Здоровенными ручищами он мог колёсные обода ломать, а перед Фёклой робел. Бывало, забуянит где в трактире, так целовальник [9] сразу полового за Фёклой шлёт. Стоит
– А мне всё же интересно, – продолжала гнуть своё Фёкла, – бабы всякое болтают, кто-то говорит, что Ксенья свой дом вдове Антоновой отдала, а я думаю, что у неё в заповедном местечке пристанище имеется или кто из богачей её привечает. Болтают, куда блаженная на постой встанет, тому хозяину удача выпадет: купцы расторговываются, у ремесленников заказы подходят, а у крестьян урожай родится сам-сто. Вот и стукнуло мне в голову проследить, с кем она дружбу водит.
9
Целовальниками в XVI–XVIII вв. называли местных должностных лиц, целовавших крест, т. е. присягавших на кресте в исправном сборе государственных денежных доходов. После ликвидации в 1754 г. внутренних таможен сохранились только кабацкие целовальники.
Пошуровав в печи, Фёкла брякнула на стол чугунок с пареной репой и развернула тряпицу с солью.
Маркел крякнул:
– Опять репа? Ты бы хоть щей с грибами наварила или уху сварганила. Во где уже у меня твоя репа стоит.
Ногтем с чёрной окаёмкой Маркел чиркнул себя по горлу, но репу взял, густо присолив сероватой солью. Слава Богу, соли в доме было вдосталь, давеча в гавань судно с солью зашло, так знакомый корабельщик целую меру по дешёвке продал.
– Ты разговор-то на репу не отводи, а лучше подумай, как разузнать то, о чём я тебе толкую. – Фёкла взяла в руки рубель и принялась яростно выкатывать валик с накрученным полотенцем. Она всегда гладила бельё, словно в бой шла. Иной раз Маркел думал, что если бы его жёнку с энтим рубелем в руках да впереди войска поставить, то ух – дрожи, неприятель!
– Да боязно мне, – сказал Маркел, упихав в рот последний кусок репки. – Ну как заметит и ославит на всю округу. Не дело бондарю за людьми подсматривать, чай, у нас не Тайная канцелярия, а я не граф Шувалов [10] .
– Тайную канцелярию государь Пётр Третий упразднить изволил, – отрезала Фёкла, – так что теперя каждый сам себе соглядатай.
– Не пойду я, Фёкла, не дури, – попытался урезонить жену Маркел, – что за шлея тебе под хвост попала?
– Узнай, – с нажимом сказала Фёкла, и Маркел понял, что упорная баба добром не отвяжется, да стыд признаться, но и самого интерес раззадорил, будь он сто крат неладен.
10
Граф Александр Иванович Шувалов (1710–1771) – доверенное лицо императрицы Елизаветы Петровны, камергер, начальник Канцелярии тайных розыскных дел, генерал-фельдмаршал, сенатор, член Санкт-Петербургской конференции.

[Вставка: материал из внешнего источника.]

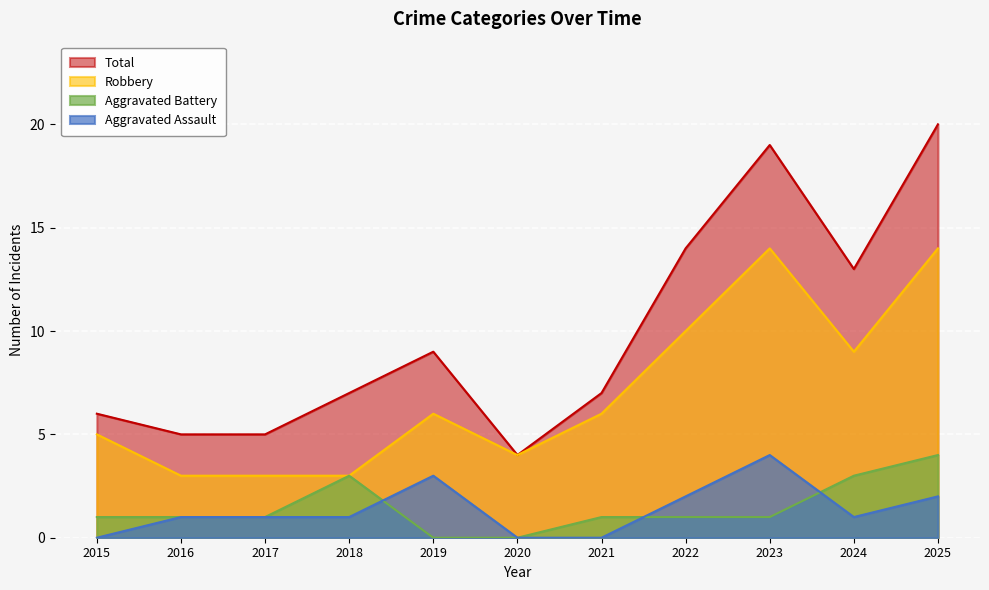

What is the highest value of the Total series?

20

Легко сказать: выследи. А как сделать? Волей-неволей, пришлось спозаранку караулить, когда мелькнёт по улице красная юбка, да банным листом прилипнуть чуток поодаль, чтоб не потерять из виду.
А и скора блаженная была на ногу, будто не человек, а птица летала над городом! За целёхонький день нигде ни разу не присела, не отдохнула. К вечеру у Маркела от усталости спину узлом завязало, а ей хоть бы что. Спрятавшись за угол, он достал из торбы краюху хлеба и впился зубами в подсохшую мякоть. Хлеб Фёкла пекла знатный, духмяный, с тминным семенем. Сейчас жена небось козёнку подоила и сидит у ворот калёными орешками балуется.